Sanık Tolon'un avukatlarından Dilek Helvacı ise dosyaya yeni hiçbir belge ve bilginin gelmediğini, Tolon'un tutuklanmasına dair somut bir gerekçenin gösterilmediğini savunarak, bu tutumun Anayasa, CMK ve Avrupa İnsan Hakları Sözleşmesine aykırı olduğunu iddia etti. Tolon'un, "Cebren Türkiye Cumhuriyeti hükümetini ortadan kaldırmaya" yönelik herhangi bir eyleminin olmadığını ifade eden Helvacı, Tolon'un kaçma şüphesinin olmadığını ve 3 yıl boyunca süren bu davada tutuksuz yargılandığı halde sık sık duruşmalara katıldığını dile getirdi.

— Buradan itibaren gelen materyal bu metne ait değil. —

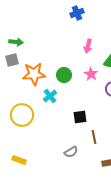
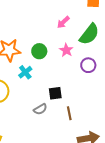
pink arrow: (88, 46) -> (63, 22), turned 32
gray semicircle: (71, 152) -> (40, 109), moved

Tolon'un diğer avukatı avukat Celal Ülgen de Emekli Orgeneral ve eski 1. Ordu Komutanı Hurşit Tolon'un 10 Ocak'taki duruşmada tutuklanmasının yeni delillere dayandırıldığını hatırlattı. Mahkemeye gelen yeni bir delilin olmadığını savunan Ülgen, yeni delil bulunmasının da tutuklama için tek başına gerekçe olarak gösterilemeyeceğini iddia etti.

Avukat İlkay Sezer de sanık Hurşit Tolon'un, dosyaya getirilen zorlama bir sanık olduğunu iddia ederek iddianamede Tolon ile ilgili iletişim tespit tutanaklarında tahrifat yapıldığını öne sürdü. Tolon'un gizli hiçbir faaliyet yürütmediğini anlatan Sezer, müvekkilinin gittiği bütün toplantılara telefon numarası ve iletişim adreslerini yazdığını anlattı.

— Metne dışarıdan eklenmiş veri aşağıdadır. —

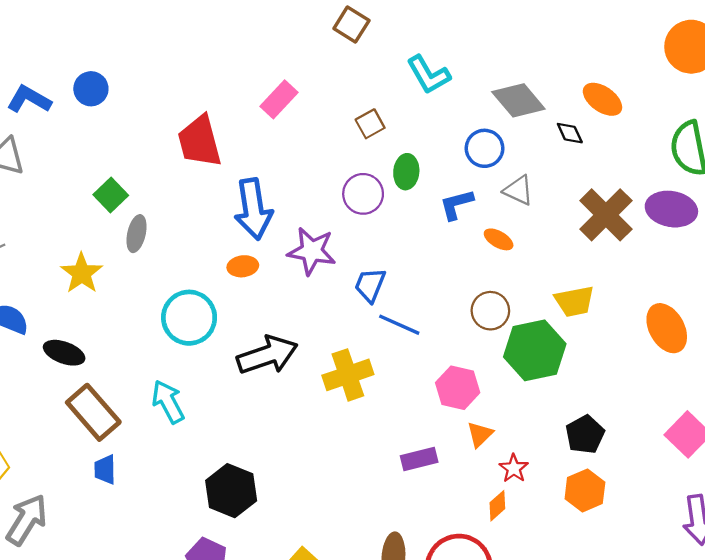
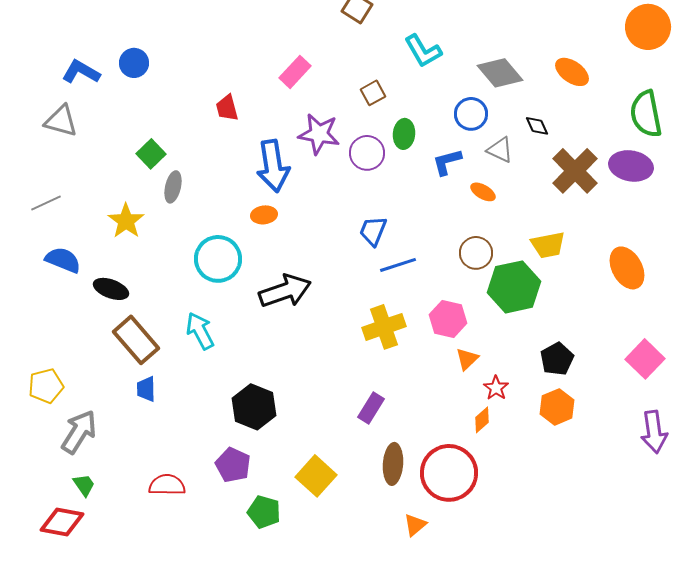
black diamond: (570, 133) -> (537, 126), moved
red trapezoid: (200, 141) -> (227, 108), size x0.6
purple star: (312, 251) -> (319, 134), moved
blue line: (399, 325) -> (398, 265), turned -42
yellow cross: (348, 375) -> (384, 327), moved
purple rectangle: (419, 459) -> (371, 408), moved, turned -44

Avukat Dilek Helvacı, tutuklu sanık Hurşit Tolon ile ilgili olarak talepte bulunmak için söz istedi. Mahkeme Başkanı Hasan Hüseyin Özese ise "Siz biraz önce Hurşit Tolon ile ilgili konuştunuz." dedi. Bunun üzerine yanlış ifade ettiğini belirten avukat Helvacı, "Aynı zamanda Mehmet Haberal'ın da avukatıyım ve şimdi Mehmet Haberal ile ilgili taleplerimi sunacağım." diye açıklama yaptı. Bunun üzerine Başkan Özese, böyle bir uygulamalarının olmadığını söyledi. Başkan Özese, daha önceki duruşmalarda yargılamanın daha hızlı yapılması için sanıklar ile avukatların günlerce yaptıkları konuşmaları ile ilgili mahkeme tarafından ara karar alındığını hatırlattı.
Önce yarım saat ile sınırlandırılan, ancak sanık sayısının artması nedeniyle 6 Ekim 2011 tarihli oturumda bu süre 15 dakikaya indirilmişti.

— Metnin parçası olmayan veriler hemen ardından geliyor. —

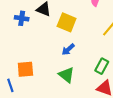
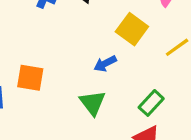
yellow square: (67, 22) -> (132, 29), moved

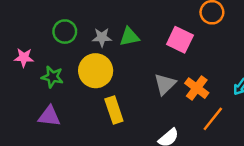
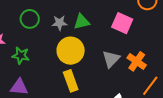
yellow circle: (96, 71) -> (71, 51), moved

Bunun üzerine avukat Helvacı, bu ara kararda konuşmaların her sanık için ayrı ayrı 15'er dakika ile sınırlandırıldığını belirterek talepte bulunmak için söz istedi. Mahkeme Başkanı Hasan Hüseyin Özese ise böyle bir durumun sözkonusu olmadığını belirterek avukatların, kaç sanığı temsil ederlerse etsinler toplam 15 dakika konuşabileceklerini açıklayarak avukat Helvacı'ya söz vermedi.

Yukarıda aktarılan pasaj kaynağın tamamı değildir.